The major message of this publication to designers of HE treatment trials is there are patients with well-compensated cirrhosis and stage II in the outpatient clinic. If this HE population can be identified then design of placebo-controlled treatment trials is both feasible and ethical. Heretofore it has been assumed that the large clusters of patients with decompensated cirrhosis in liver transplantation centers would be the best pool from which to enroll patients for clinical treatment trials. However, patients with decompensated cirrhosis have frequent precipitating events and widely fluctuating levels of severity of HE.4 Almost by definition, designing clinical treatment trials in these patients is a formidable task and placebo treatment is generally neither advisable nor ethical to consider.

Assuming we can overcome our reluctance to believe that stage II HE can be commonly found in patients with Child–Pugh Class A cirrhosis, it can be predicted that patients similar to the ones in the trial by Gentile and colleagues can be identified. This identification process may require detailed face-to-face discussions between clinicians throughout the world interested in HE to standardize the clinical staging of HE severity. At this point there are few if any assurances that the clinical staging of HE is the same through out the world. Until there is a standardized mental status evaluation or an accepted neuropsychological measuring technique that is available we cannot easily compare studies. Hence meta-analysis or systematic reviews of the evidence in favor of treatments of HE may be inappropriate to perform.

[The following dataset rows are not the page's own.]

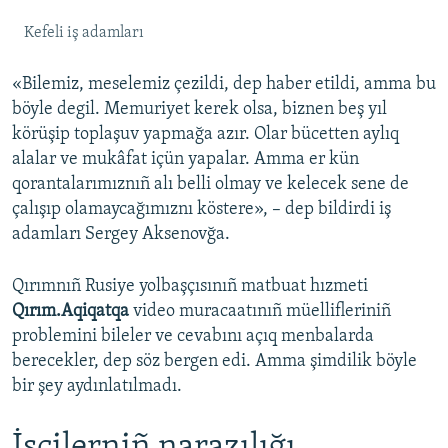
Kefeli iş adamları
«Bilemiz, meselemiz çezildi, dep haber etildi, amma bu
böyle degil. Memuriyet kerek olsa, biznen beş yıl
körüşip toplaşuv yapmağa azır. Olar bücetten aylıq
alalar ve mukâfat içün yapalar. Amma er kün
qorantalarımıznıñ alı belli olmay ve kelecek sene de
çalışıp olamaycağımıznı köstere», – dep bildirdi iş
adamları Sergey Aksenovğa.
Qırımnıñ Rusiye yolbaşçısınıñ matbuat hızmeti
Qırım.Aqiqatqa
video muracaatınıñ müellifleriniñ
problemini bileler ve cevabını açıq menbalarda
berecekler, dep söz bergen edi. Amma şimdilik böyle
bir şey aydınlatılmadı.
İşçilerniñ narazılığı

In the meantime, all HE investigators would be well advised to look into these clues for stage II HE in patients with well-compensated cirrhosis. If few or none can be found, it might be worthwhile for all of us to visit Naples, Italy and determine what differences there are between our HE staging system and those of Gentile and his co-investigators. However, we predict these types of patients will be found opening the way for placebo-controlled treatment trials in HE treatment. Trials would then be far easier to conduct than if we continue to enroll patients with advanced cirrhosis.

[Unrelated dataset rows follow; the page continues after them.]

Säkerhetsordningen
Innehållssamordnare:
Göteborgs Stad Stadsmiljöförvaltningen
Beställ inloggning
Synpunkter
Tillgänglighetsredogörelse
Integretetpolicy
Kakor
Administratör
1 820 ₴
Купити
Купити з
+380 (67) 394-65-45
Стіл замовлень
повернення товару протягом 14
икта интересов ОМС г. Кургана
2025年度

One final point raised by this study is an issue that has arisen after discussion with the Food and Drug administration (FDA).5 This is whether a drug proven to be effective in mild (stage I, II) HE should be approved to treat more severe HE. Short of delivery problems of the active agents into the gastrointestinal tract there seems to be no rationale to suggest that an agent proven to be effective in mild HE should not also be approved for treatment of severe HE. Clearly circumstances may arise where a parenteral therapy would be desirable (i.e., ileus, bowel obstruction). However, as with any therapy for HE, it may be only feasible to conduct a study in patients with less severe HE simply because severe HE is generally seen in unstable patients with advanced liver disease and multiple concurrent precipitating factors and other confounders. Therefore, we may want to concentrate our efforts on mild HE in more stable patients with cirrhosis once we are more confident in the accuracy of mental status evaluation of less severe HE.